What Does it Mean to be Organic?
Organic chemistry is most often described as the study of the chemistry of carbon. To the individual with a more nuanced knowledge of chemistry, this definition may seem appropriate. To the beginner, it may be slightly misleading. Not at all carbon compounds are ogranic, including some well known ones such as carbon dioxide and carbon monoxide. A better definition would indicate that organic compounds feature carbon-hydrogen bonds, but are not strictly limited to carbon and hydrogen. A significant number of organic compounds also contain oxygen and nitogen, and often they are referred to as "CHON" compounds - an acronym made from the symbols of the component elements.
Alkanes are the simplest organic molecules and are strictly hydrocarbons. That is, they are made only of carbon-carbon and carbon-hydrogen bonds. No other elements and no multiple bonds are present in an alkane. The carbon chain among the alkanes can either be straight chained or branched. The nature of the carbon chain has a profound effect on certain physical properties of the alkane. Compounds classified as alkanes can not be classified under any of the other compound types featured on this page.
When a carbon chain features a carbon-carbon double bond, the compound can be classified as an alkene.
When a carbon chain features a carbon-carbon triple bond, the compound can be classified as an alkyne.
A compound that is an aldehyde has a carbon-oxygen double bond on the terminal carbon (end of the carbon chain). A formula that ends in -CHO is an indicator that the compound is an aldehyde. Names for aldehydes end in "-al" or "-aldehyde." Due to the polarity of the C-O bond, dipole-dipole intermolecular forces are common amongst aldehydes.
A ketone is a compound in which there is carbon-oxygen double bond on a non-terminal carbon (a carbon not on the ends of the carbon chain). Names of ketones end with the suffix "-one." Similar to aldehydes, because of the polarity of the C-O bond, dipole-dipole intermolecular forces are common amongst ketones.
When a hydroxyl group (-OH) is bonded to a carbon, it is classified as an alcohol. The number of R groups that are connected to the carbon that is bonded to the hydroxyl group defines the compound as either primary, secondary, or tertiary. The names of alcohols end in the suffix "-ol" while the formulas of alcohols contain the sequence "COH." The significant difference in electronegativity between the oxygen and hydrogen results in significant polarity in the hydroxyl functional group. As a result, hydrogen bonding is common between alcohols, carboxylic acids, and water.
A carboxyl group is a carbon double bonded to an oxygen while also single bonded to an -OH group.
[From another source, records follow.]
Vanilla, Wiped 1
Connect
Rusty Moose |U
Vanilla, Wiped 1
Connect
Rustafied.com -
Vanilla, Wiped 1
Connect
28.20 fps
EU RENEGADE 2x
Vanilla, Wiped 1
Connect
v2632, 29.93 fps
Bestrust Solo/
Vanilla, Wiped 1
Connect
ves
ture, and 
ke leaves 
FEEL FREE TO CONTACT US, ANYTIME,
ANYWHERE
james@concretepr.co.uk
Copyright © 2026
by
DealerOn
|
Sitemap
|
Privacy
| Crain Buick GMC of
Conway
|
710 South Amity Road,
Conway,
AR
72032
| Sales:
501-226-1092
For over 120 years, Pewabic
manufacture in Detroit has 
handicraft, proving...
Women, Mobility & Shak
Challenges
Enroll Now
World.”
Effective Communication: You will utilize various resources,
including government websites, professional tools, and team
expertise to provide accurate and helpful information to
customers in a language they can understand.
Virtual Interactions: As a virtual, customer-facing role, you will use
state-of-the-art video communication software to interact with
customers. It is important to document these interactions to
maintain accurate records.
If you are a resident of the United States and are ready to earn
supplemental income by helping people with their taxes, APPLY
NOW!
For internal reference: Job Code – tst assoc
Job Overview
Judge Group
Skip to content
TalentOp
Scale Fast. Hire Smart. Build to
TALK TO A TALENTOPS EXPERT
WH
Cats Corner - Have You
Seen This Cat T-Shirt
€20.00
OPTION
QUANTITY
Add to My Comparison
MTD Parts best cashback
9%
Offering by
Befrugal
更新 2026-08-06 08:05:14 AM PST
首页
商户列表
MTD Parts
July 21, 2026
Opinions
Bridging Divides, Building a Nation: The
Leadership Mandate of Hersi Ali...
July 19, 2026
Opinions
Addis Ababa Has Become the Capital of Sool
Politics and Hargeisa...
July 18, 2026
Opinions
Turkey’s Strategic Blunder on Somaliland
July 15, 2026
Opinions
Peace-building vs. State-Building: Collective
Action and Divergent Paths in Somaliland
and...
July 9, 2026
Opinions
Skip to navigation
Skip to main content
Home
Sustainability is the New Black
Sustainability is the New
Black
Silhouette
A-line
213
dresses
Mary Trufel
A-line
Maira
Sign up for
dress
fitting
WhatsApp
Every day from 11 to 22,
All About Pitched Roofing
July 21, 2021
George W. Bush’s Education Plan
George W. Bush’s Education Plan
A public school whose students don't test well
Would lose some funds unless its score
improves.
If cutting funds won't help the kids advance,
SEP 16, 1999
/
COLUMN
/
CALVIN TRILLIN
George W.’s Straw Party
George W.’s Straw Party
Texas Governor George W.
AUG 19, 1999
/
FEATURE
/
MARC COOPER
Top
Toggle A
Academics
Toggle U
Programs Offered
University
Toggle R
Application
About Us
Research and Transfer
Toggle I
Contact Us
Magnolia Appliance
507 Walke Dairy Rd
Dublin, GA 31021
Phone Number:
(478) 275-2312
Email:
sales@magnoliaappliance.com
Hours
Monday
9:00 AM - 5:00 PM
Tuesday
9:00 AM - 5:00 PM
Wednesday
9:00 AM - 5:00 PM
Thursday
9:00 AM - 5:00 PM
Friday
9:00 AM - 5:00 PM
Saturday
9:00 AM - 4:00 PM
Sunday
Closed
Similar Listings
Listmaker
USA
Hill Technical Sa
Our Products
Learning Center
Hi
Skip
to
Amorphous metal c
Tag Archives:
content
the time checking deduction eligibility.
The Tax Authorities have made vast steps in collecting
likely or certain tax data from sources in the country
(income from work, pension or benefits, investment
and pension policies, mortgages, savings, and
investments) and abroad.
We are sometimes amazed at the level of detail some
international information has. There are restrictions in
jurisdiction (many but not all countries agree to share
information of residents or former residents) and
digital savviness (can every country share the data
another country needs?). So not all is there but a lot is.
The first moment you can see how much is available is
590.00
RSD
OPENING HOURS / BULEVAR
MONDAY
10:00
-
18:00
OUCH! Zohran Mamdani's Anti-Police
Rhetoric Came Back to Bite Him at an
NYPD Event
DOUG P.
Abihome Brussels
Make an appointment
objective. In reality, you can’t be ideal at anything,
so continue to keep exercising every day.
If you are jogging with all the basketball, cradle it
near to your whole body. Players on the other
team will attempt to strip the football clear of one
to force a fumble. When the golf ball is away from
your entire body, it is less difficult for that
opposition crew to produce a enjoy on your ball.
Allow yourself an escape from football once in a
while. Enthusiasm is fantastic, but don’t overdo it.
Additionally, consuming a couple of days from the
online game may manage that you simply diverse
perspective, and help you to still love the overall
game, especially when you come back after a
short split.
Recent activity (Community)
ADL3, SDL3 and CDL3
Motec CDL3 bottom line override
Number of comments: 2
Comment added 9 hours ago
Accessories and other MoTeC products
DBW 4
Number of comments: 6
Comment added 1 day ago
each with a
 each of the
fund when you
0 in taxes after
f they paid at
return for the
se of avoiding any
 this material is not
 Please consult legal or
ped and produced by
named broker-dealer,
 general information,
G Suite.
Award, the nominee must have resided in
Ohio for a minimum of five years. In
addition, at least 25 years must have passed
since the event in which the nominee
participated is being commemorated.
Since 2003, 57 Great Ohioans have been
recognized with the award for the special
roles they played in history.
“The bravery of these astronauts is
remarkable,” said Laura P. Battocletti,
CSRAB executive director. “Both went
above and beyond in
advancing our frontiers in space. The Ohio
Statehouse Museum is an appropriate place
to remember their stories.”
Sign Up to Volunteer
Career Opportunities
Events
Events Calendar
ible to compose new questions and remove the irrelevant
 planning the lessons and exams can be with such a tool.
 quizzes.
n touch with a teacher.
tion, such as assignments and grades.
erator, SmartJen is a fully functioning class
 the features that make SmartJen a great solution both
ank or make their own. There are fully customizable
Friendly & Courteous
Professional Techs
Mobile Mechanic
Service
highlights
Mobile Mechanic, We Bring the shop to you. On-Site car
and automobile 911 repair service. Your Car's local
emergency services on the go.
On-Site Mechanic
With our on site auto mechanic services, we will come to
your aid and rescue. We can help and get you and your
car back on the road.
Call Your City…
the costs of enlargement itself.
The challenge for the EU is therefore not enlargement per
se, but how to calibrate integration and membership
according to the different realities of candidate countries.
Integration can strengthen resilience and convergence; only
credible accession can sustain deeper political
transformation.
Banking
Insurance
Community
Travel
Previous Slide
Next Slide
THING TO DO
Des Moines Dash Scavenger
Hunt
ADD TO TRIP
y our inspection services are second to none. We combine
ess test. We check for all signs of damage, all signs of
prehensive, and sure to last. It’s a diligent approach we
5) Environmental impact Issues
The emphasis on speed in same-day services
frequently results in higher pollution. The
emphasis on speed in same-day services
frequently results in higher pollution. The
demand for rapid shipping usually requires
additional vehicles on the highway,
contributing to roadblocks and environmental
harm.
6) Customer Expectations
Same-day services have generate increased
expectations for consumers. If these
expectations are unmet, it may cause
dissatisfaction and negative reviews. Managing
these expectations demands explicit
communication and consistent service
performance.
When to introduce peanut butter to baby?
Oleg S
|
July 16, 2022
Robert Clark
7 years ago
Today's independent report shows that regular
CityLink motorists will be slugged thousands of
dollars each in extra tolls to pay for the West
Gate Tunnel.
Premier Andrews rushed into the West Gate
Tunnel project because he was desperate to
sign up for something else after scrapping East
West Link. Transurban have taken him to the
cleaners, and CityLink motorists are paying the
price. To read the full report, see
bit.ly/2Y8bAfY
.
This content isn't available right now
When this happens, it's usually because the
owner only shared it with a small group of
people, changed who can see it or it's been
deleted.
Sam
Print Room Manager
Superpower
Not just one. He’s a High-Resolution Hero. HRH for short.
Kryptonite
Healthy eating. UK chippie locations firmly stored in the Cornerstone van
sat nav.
The carboxyl group terminates the carbon chain, and like aldehydes can only be located at the end of the carbon chain. Formulas of carboxylic acids contain the formula "-COOH" while names for carboxylic acids end with the phrase "-oic acid." The significant difference in electronegativity between the oxygen and hydrogen coupled with the polar C-O bond that neighbors it, the result is significant polarity in the carboxyl functional group. As a result, hydrogen bonding is common between alcohols, carboxylic acids, and water.
Ethers are compounds in which the carbon chain is interrupted with a R-O-R' single bond sequence. The R groups can be carbon chains of any length.
Esters are similar to carboxylic acids. They have a carbon that is double bonded to an oxygen and single bonded to another. Unlike the carboxylic acid, the single bonded oxygen does not connect to a hydrogen and terminate the chain. Rather, it connects to another R group - a carbon chain of any length.
Amines are compounds in which the carbon chain features carbon-nitrogen bonds. These bonds can be found on the carbon chain's branches, ends, or within the chain itself. The number of carbons that are bonded to the nitrogen is used to categorize the amine as either primary, secondary, or tertiary.
Melting and Boiling Points
Among compounds with the same number of carbons, the alcohol and carboxylic acid will always have the highest melting and boiling point, while the alkane will always be the lowest. The alcohols and carboxylic acids are hgih due to the presence of intermolecular forces - specifically hydrogen bonding. The attraction between neighboring molecules will be exceptionally strong due to the very electronegative oxygens in the carboxyl and hydroxyl groups attracting the hydrogens on those same functional groups of neighboring molecules. Aldehydes and ketones will exhibit lower melting and boiling points because of the weaker dipole-dipole interactions that exist. While not as strong as hydrogen bonding, the C=O bonds creates a moderate dipole that can attract C=O bonds of neighboring molecules. This attraction needs to be overcome to separate molecules and causes melting and boiling points to be higher than the alkanes, but lesser than the alcohols and alkanes. In alkanes, there is no attraction between molecules, so the only obstacles to separating them comes from the molecule's mass and branching.